Early this month, Neil Holloway, president of Microsoft EMEA (Europe, Middle East, and Africa), said that in six months Microsoft's search engine "will be more relevant" to the consumer than Google's. It is no coincidence that Holloway used the word "relevant". In high tech more than in any other industry, if your technology has been bypassed by the newer and better, you're dead. Maintaining your relevancy is Job One. And for years, it has been Microsoft's Achilles' heel.
Java and the ability to "write once, run anywhere" was one of the early attacks that threatened Microsoft's relevancy in the enterprise. Why would you need Windows on the desktop if you could run an application on any OS?
The Internet was another. The now-famous memo to employees in which Bill Gates acknowledged that his company was slow to realize the importance of the "Internet tidal wave" was all about regaining relevancy.
Web services and SOAs are still another threat to Microsoft's relevancy. With SOA, in theory, IT can string together the best components from various applications and run them on any system.
Finally, we have the sad spectacle of Microsoft announcing Microsoft Live -- once again late to the table -- as if it were suddenly going to own the SaaS (software as a service) space when it didn't even have a "relevant" product to accompany its announcement.

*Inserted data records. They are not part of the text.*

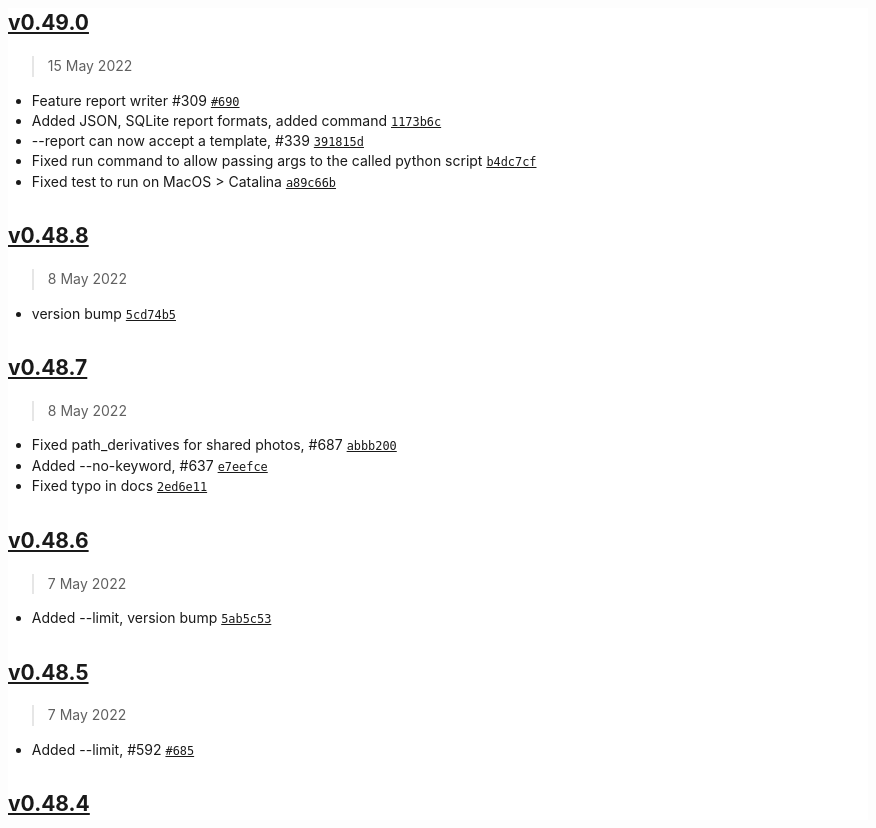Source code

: ## [v0.49.0](https://github.com/RhetTbull/osxphotos/compare/v0.48.8...v0.49.0)

> 15 May 2022

- Feature report writer #309 [`#690`](https://github.com/RhetTbull/osxphotos/pull/690)
- Added JSON, SQLite report formats, added  command [`1173b6c`](https://github.com/RhetTbull/osxphotos/commit/1173b6c0f294e12269d4015d2823b590df6f9696)
- --report can now accept a template, #339 [`391815d`](https://github.com/RhetTbull/osxphotos/commit/391815dd9401fb0b47c0f935cf844bbb85e5ae55)
- Fixed run command to allow passing args to the called python script [`b4dc7cf`](https://github.com/RhetTbull/osxphotos/commit/b4dc7cfcf6af1a4b88fc826b99a900318f5b1c84)
- Fixed test to run on MacOS &gt; Catalina [`a89c66b`](https://github.com/RhetTbull/osxphotos/commit/a89c66b3f773b31199febc3daf1d2441f3fdfa43)

## [v0.48.8](https://github.com/RhetTbull/osxphotos/compare/v0.48.7...v0.48.8)

> 8 May 2022

- version bump [`5cd74b5`](https://github.com/RhetTbull/osxphotos/commit/5cd74b5f2373b48c261bea3c6378945ee216531a)

## [v0.48.7](https://github.com/RhetTbull/osxphotos/compare/v0.48.6...v0.48.7)

> 8 May 2022

- Fixed path_derivatives for shared photos, #687 [`abbb200`](https://github.com/RhetTbull/osxphotos/commit/abbb200838535e03cf4adcb339ad3a2c18f32dc3)
- Added --no-keyword, #637 [`e7eefce`](https://github.com/RhetTbull/osxphotos/commit/e7eefce5c51e1e17e64ac44b6c0a9944873f68a3)
- Fixed typo in docs [`2ed6e11`](https://github.com/RhetTbull/osxphotos/commit/2ed6e1142644e686b6b645d3bedab3648e13f9df)

## [v0.48.6](https://github.com/RhetTbull/osxphotos/compare/v0.48.5...v0.48.6)

> 7 May 2022

- Added --limit, version bump [`5ab5c53`](https://github.com/RhetTbull/osxphotos/commit/5ab5c53b26207eb326191c110ac544592c980c32)

## [v0.48.5](https://github.com/RhetTbull/osxphotos/compare/v0.48.4...v0.48.5)

> 7 May 2022

- Added --limit, #592 [`#685`](https://github.com/RhetTbull/osxphotos/pull/685)

## [v0.48.4](https://github.com/RhetTbull/osxphotos/compare/v0.48.3...v0.48.4)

So there is a lot of history and significance behind Holloway's statement. But for me, it was an unfortunate boast that just highlights how far behind Microsoft really is. Yes, Google's search engine is a high-profile target for competitors, but Google has moved well beyond being the best search engine on the block. Google established that beachhead several years ago. It is now busy leveraging it by making inroads into the enterprise (with the Google Search Appliance) and even more directly onto the desktop (with Google Desktop).
At the same time, now that Google has established itself as a trusted provider of information, it is using that trust to offer an ever-wider blanket of services, including news, maps, books, and tools. As reported by our own IDG News Service, Google is also adding e-commerce transaction capabilities in order to provide a platform for buyers to purchase items on credit cards.
I also suggest you check out Google's career site if you want an eye-opener. Here's an excerpt from one of many similar postings: "Project Manager -- Network Acquisition -- Mountain View ... Skills: A strong understanding of Layer 1 through Layer 3 network services and technologies including dark fiber, DWDM, SONET/SDH, Ethernet, and IP."
Google is looking for fibre-optics engineers. Why? Perhaps, some say, because they will soon be offering streaming applications over the Internet. Choose your operating system and the apps you want to use, and Google will stream them to you directly.
The point is, Microsoft's boast that it will have a better search engine in six months sounds like too little, too late. Microsoft looks like a drowning man, flailing around in a huge ocean, desperately trying to find land.
We are witnessing the end of an era. I'm not sure that any one company will ever hold sway over an industry the way Microsoft did, but I am sure that the enterprise has far more options now than it ever has -- and will be increasingly inclined to use them.